A decisão foi assinada pelo juiz João Carlos Leal Junior, que também determinou medida protetiva de urgência em favor da vítima.
O que levou à prisão preventiva?
Segundo o registro policial, o homem teria tentado asfixiar a companheira dentro da residência do casal, na presença do filho menor de idade.
Ele ainda teria ameaçado atear fogo na mulher. A vítima foi encontrada com sinais de agressão e encaminhada ao hospital.

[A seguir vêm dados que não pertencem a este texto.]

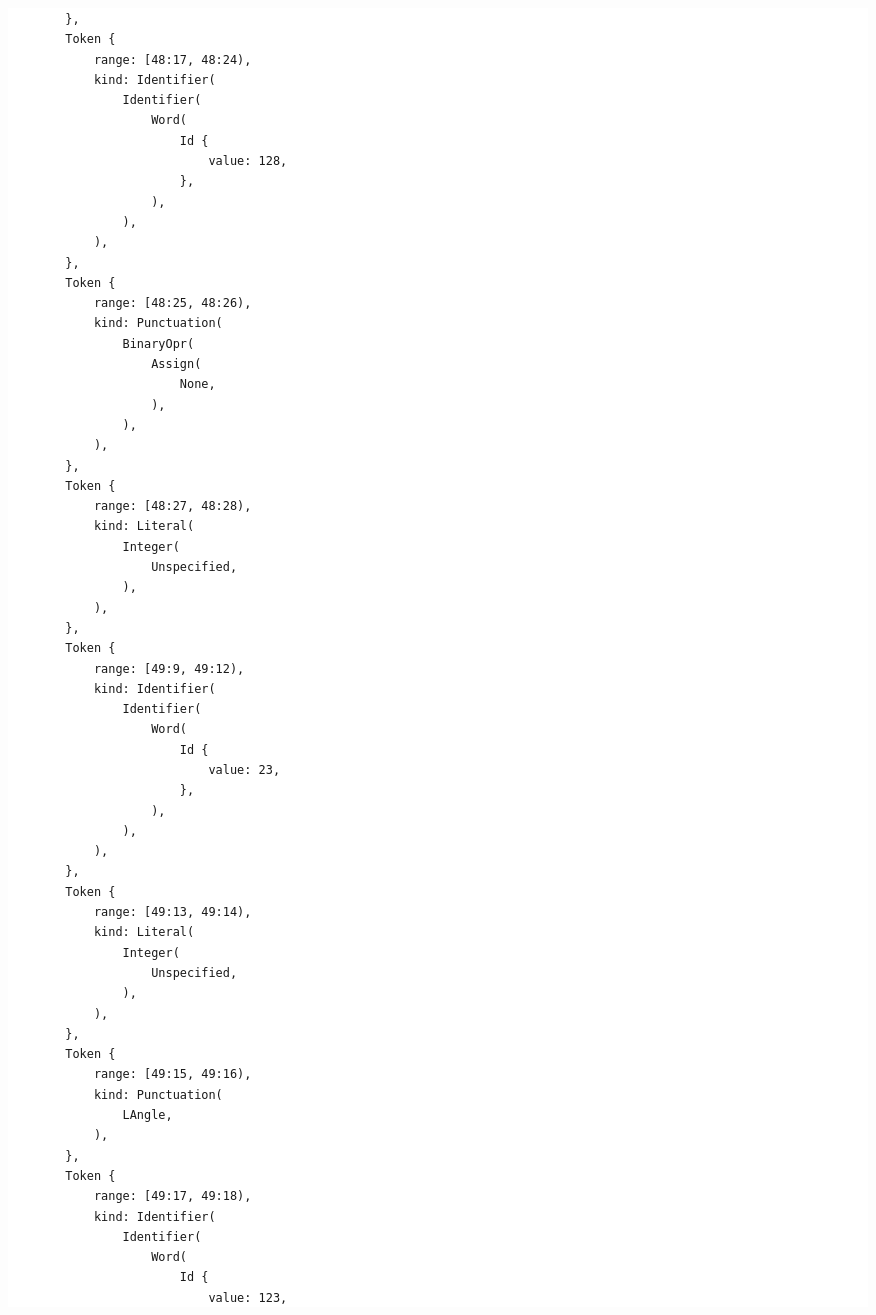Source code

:             },
            Token {
                range: [48:17, 48:24),
                kind: Identifier(
                    Identifier(
                        Word(
                            Id {
                                value: 128,
                            },
                        ),
                    ),
                ),
            },
            Token {
                range: [48:25, 48:26),
                kind: Punctuation(
                    BinaryOpr(
                        Assign(
                            None,
                        ),
                    ),
                ),
            },
            Token {
                range: [48:27, 48:28),
                kind: Literal(
                    Integer(
                        Unspecified,
                    ),
                ),
            },
            Token {
                range: [49:9, 49:12),
                kind: Identifier(
                    Identifier(
                        Word(
                            Id {
                                value: 23,
                            },
                        ),
                    ),
                ),
            },
            Token {
                range: [49:13, 49:14),
                kind: Literal(
                    Integer(
                        Unspecified,
                    ),
                ),
            },
            Token {
                range: [49:15, 49:16),
                kind: Punctuation(
                    LAngle,
                ),
            },
            Token {
                range: [49:17, 49:18),
                kind: Identifier(
                    Identifier(
                        Word(
                            Id {
                                value: 123,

O magistrado apontou que há materialidade e indícios suficientes de autoria com base nas declarações da vítima, dos policiais e na situação de flagrante.
Outro fator decisivo foi o histórico do suspeito: existem outros expedientes criminais e condenações com trânsito em julgado.
Quais medidas foram impostas?
- Proibição de aproximação da vítima (mínimo de 200 metros);
- Proibição de contato com familiares e testemunhas;
- Vedação de comunicação por qualquer meio;
- Manutenção da prisão preventiva.
O juiz destacou que, diante do contexto de violência doméstica, medidas cautelares alternativas seriam insuficientes para garantir a segurança da vítima.
O que é o Justiça no Veraneio?
O projeto reforça o plantão judicial nas cidades do Litoral durante a alta temporada, permitindo decisões urgentes com mais agilidade.
Casos que envolvem risco imediato à integridade física, como violência doméstica, têm prioridade de análise.
Resumo Rápido
P: O que aconteceu?
R: Um homem teve a prisão convertida em preventiva após tentativa de feminicídio em Capão da Canoa.
P: Quais medidas foram impostas?
R: Proibição de aproximação, contato e manutenção da prisão.
P: Qual é a próxima etapa?
R: O suspeito passará por audiência de custódia no Foro local.